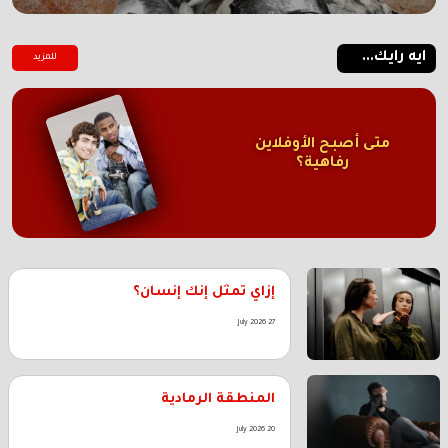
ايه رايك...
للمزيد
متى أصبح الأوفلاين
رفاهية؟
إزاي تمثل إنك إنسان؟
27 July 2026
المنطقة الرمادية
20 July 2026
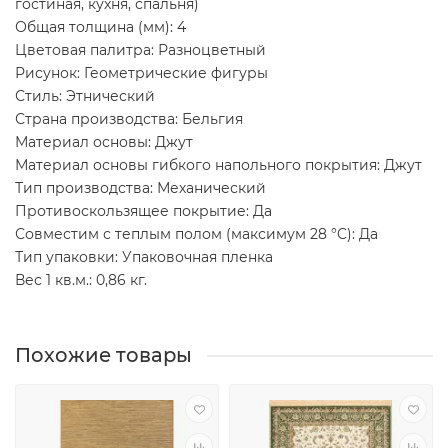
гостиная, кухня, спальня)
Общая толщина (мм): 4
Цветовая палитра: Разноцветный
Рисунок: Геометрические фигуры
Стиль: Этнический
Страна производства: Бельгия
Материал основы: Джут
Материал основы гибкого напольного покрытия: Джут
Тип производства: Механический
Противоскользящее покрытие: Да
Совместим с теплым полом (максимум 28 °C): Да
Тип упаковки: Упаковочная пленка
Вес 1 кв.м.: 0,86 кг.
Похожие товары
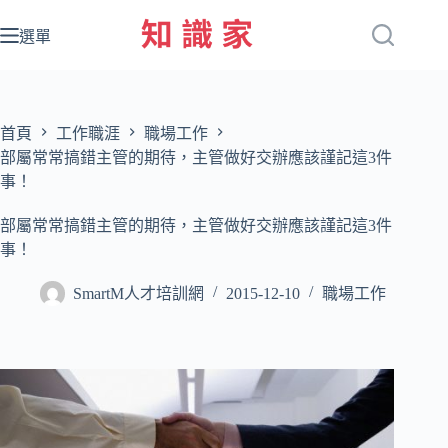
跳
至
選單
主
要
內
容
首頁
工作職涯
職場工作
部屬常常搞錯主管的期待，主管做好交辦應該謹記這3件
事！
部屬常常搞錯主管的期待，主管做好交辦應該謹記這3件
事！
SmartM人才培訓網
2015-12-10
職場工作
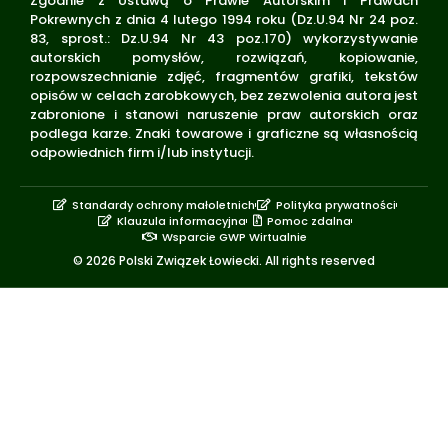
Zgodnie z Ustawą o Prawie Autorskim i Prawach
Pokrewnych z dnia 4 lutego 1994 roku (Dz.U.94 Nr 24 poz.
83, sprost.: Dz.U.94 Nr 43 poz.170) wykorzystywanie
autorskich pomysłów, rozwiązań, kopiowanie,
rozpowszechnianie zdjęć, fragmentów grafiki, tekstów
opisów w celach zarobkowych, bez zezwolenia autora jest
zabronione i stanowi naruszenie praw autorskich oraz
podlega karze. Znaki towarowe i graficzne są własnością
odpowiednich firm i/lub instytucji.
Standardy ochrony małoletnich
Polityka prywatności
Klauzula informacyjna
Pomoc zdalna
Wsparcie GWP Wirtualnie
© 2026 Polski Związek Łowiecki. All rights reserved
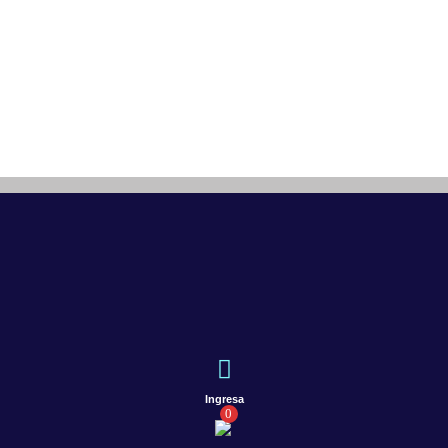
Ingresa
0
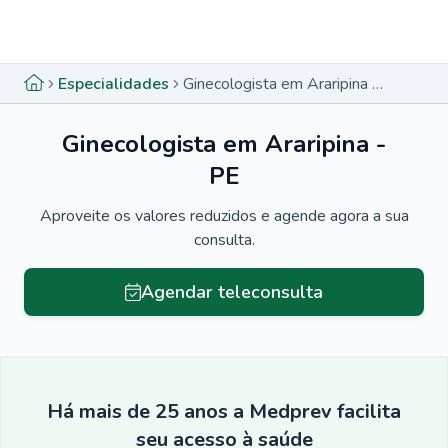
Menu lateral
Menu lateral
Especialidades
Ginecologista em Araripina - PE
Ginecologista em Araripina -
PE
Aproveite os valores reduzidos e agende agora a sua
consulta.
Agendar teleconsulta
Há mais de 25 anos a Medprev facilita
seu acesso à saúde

=====

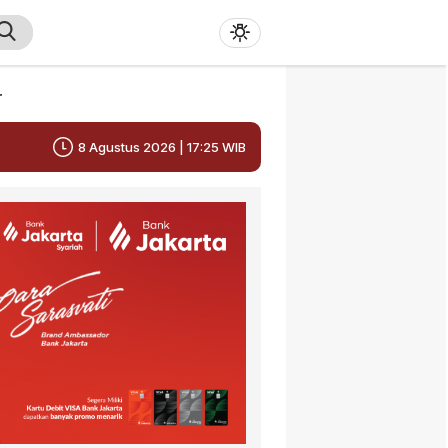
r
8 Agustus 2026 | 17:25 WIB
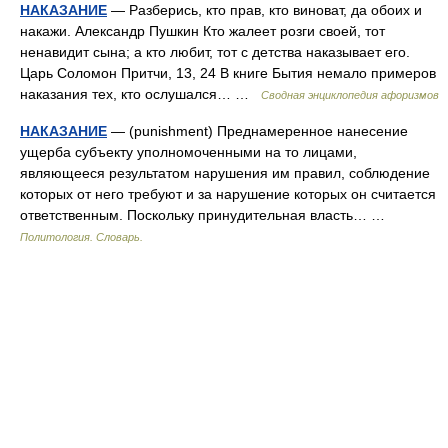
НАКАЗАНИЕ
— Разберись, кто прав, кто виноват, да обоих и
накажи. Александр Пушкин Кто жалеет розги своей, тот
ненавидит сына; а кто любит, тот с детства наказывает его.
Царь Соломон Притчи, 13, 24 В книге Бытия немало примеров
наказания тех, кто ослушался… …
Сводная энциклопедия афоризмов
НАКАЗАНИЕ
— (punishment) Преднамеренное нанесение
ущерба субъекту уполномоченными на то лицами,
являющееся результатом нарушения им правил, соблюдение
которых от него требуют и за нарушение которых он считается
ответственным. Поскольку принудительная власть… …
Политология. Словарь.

=====

Your instructions. From the records above, transcribe only the stretch from the line with "ايه رايك..." through the line with "podlega karze. Znaki", keeping both ends. Omit pictures.

Expected answer.
ايه رايك...
للمزيد
متى أصبح الأوفلاين
رفاهية؟
إزاي تمثل إنك إنسان؟
27 July 2026
المنطقة الرمادية
20 July 2026
гостиная, кухня, спальня)
Общая толщина (мм): 4
Цветовая палитра: Разноцветный
Рисунок: Геометрические фигуры
Стиль: Этнический
Страна производства: Бельгия
Материал основы: Джут
Материал основы гибкого напольного покрытия: Джут
Тип производства: Механический
Противоскользящее покрытие: Да
Совместим с теплым полом (максимум 28 °C): Да
Тип упаковки: Упаковочная пленка
Вес 1 кв.м.: 0,86 кг.
Похожие товары
跳
至
選單
主
要
內
容
首頁
工作職涯
職場工作
部屬常常搞錯主管的期待，主管做好交辦應該謹記這3件
事！
部屬常常搞錯主管的期待，主管做好交辦應該謹記這3件
事！
SmartM人才培訓網
2015-12-10
職場工作
Zgodnie z Ustawą o Prawie Autorskim i Prawach
Pokrewnych z dnia 4 lutego 1994 roku (Dz.U.94 Nr 24 poz.
83, sprost.: Dz.U.94 Nr 43 poz.170) wykorzystywanie
autorskich pomysłów, rozwiązań, kopiowanie,
rozpowszechnianie zdjęć, fragmentów grafiki, tekstów
opisów w celach zarobkowych, bez zezwolenia autora jest
zabronione i stanowi naruszenie praw autorskich oraz
podlega karze. Znaki towarowe i graficzne są własnością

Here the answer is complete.